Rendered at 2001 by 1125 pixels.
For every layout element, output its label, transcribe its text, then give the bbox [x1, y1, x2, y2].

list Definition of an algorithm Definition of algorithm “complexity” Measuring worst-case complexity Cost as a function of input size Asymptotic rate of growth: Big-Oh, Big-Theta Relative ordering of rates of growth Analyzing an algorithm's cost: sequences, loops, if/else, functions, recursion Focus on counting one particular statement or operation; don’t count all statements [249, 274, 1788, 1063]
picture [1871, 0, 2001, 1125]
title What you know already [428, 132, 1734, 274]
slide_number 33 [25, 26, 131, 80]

==============================

### WHAT YOU NEED TO DO
Using the entries above, give again each line from the one containing "For every layout" through the last line, exactly and only those.

### SOLVED EXERCISE
For every layout element, output its label, transcribe its text, then give the bbox [x1, y1, x2, y2].

list Definition of an algorithm Definition of algorithm “complexity” Measuring worst-case complexity Cost as a function of input size Asymptotic rate of growth: Big-Oh, Big-Theta Relative ordering of rates of growth Analyzing an algorithm's cost: sequences, loops, if/else, functions, recursion Focus on counting one particular statement or operation; don’t count all statements [249, 274, 1788, 1063]
picture [1871, 0, 2001, 1125]
title What you know already [428, 132, 1734, 274]
slide_number 33 [25, 26, 131, 80]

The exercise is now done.